# Problem to work on
An exact, complete copy of the entries below is required, minus any pictures.

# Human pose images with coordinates
--- --- ---

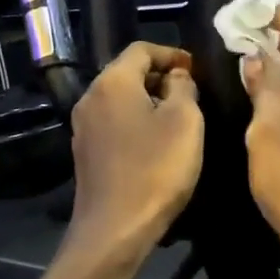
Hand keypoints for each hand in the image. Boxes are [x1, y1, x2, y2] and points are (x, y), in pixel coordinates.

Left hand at [68, 42, 201, 256]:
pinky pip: (114, 122)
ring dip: (149, 100)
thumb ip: (183, 87)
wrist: (114, 229)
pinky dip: (136, 121)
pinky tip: (157, 143)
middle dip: (161, 77)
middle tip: (192, 92)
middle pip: (127, 72)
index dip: (172, 53)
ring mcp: (83, 126)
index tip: (197, 68)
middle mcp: (91, 97)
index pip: (142, 49)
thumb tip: (177, 76)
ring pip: (120, 98)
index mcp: (112, 82)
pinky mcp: (85, 152)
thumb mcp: (184, 121)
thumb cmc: (155, 169)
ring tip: (179, 117)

--- --- ---

# Response to this task
Hand keypoints for each hand in the image. Boxes are [x1, y1, x2, y2] and points are (x, y), in pixel coordinates.

Left hand at [68, 42, 201, 256]:
pinky pip: (114, 122)
ring dip: (149, 100)
thumb ip: (183, 87)
wrist: (114, 229)
pinky dip: (136, 121)
pinky tip: (157, 143)
middle dip: (161, 77)
middle tip: (192, 92)
middle pip: (127, 72)
index dip: (172, 53)
ring mcp: (83, 126)
index tip: (197, 68)
middle mcp: (91, 97)
index pip: (142, 49)
thumb tip: (177, 76)
ring pip: (120, 98)
index mcp: (112, 82)
pinky mcp: (85, 152)
thumb mcp: (184, 121)
thumb cmc: (155, 169)
ring tip: (179, 117)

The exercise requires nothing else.